Transcribe this listing exactly; omit the pictures.
━━━ Records supplied ━━━
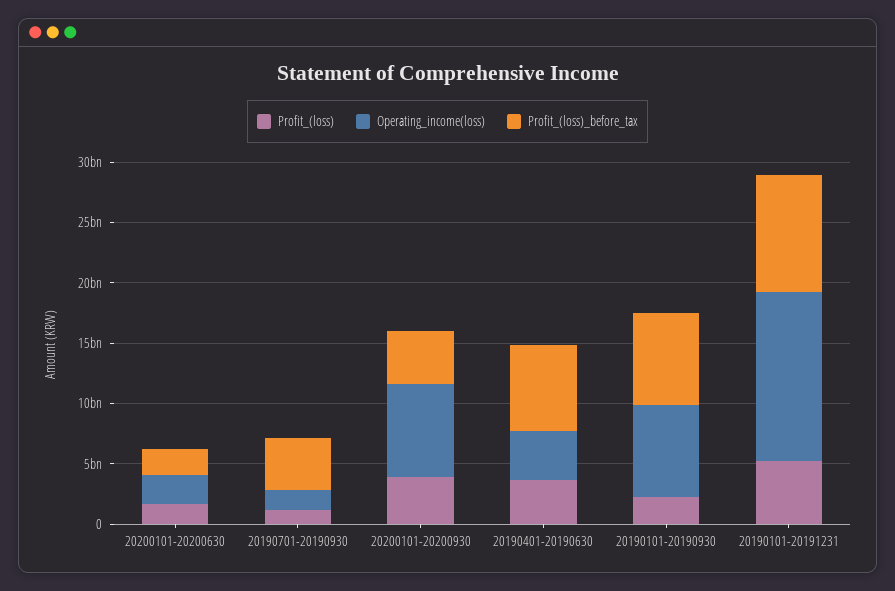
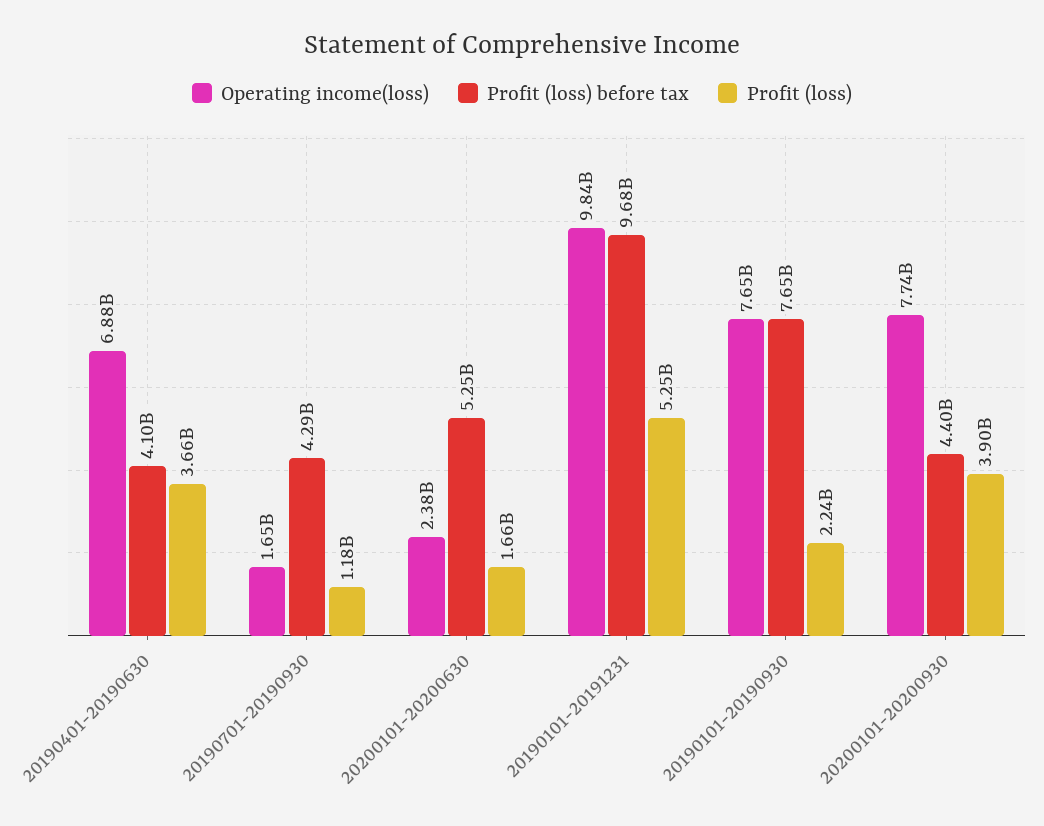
  {
    "Profit_(loss)": {
      "20200101-20200630": 1660000000,
      "20190701-20190930": 1180000000,
      "20200101-20200930": 3900000000,
      "20190401-20190630": 3660000000,
      "20190101-20190930": 2240000000,
      "20190101-20191231": 5250000000
    },
    "Operating_income(loss)": {
      "20200101-20200630": 2380000000,
      "20190701-20190930": 1650000000,
      "20200101-20200930": 7740000000,
-     "20190401-20190630": 4000000000,
+     "20190401-20190630": 6880000000,
      "20190101-20190930": 7650000000,
-     "20190101-20191231": 14000000000
+     "20190101-20191231": 9840000000
    },
    "Profit_(loss)_before_tax": {
-     "20200101-20200630": 2000000000,
+     "20200101-20200630": 5250000000,
      "20190701-20190930": 4290000000,
      "20200101-20200930": 4400000000,
-     "20190401-20190630": 7000000000,
+     "20190401-20190630": 4100000000,
      "20190101-20190930": 7650000000,
      "20190101-20191231": 9680000000
    }
  }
━━━
→ Response to this exercise:
  {
    "Profit_(loss)": {
      "20200101-20200630": 1660000000,
      "20190701-20190930": 1180000000,
      "20200101-20200930": 3900000000,
      "20190401-20190630": 3660000000,
      "20190101-20190930": 2240000000,
      "20190101-20191231": 5250000000
    },
    "Operating_income(loss)": {
      "20200101-20200630": 2380000000,
      "20190701-20190930": 1650000000,
      "20200101-20200930": 7740000000,
-     "20190401-20190630": 4000000000,
+     "20190401-20190630": 6880000000,
      "20190101-20190930": 7650000000,
-     "20190101-20191231": 14000000000
+     "20190101-20191231": 9840000000
    },
    "Profit_(loss)_before_tax": {
-     "20200101-20200630": 2000000000,
+     "20200101-20200630": 5250000000,
      "20190701-20190930": 4290000000,
      "20200101-20200930": 4400000000,
-     "20190401-20190630": 7000000000,
+     "20190401-20190630": 4100000000,
      "20190101-20190930": 7650000000,
      "20190101-20191231": 9680000000
    }
  }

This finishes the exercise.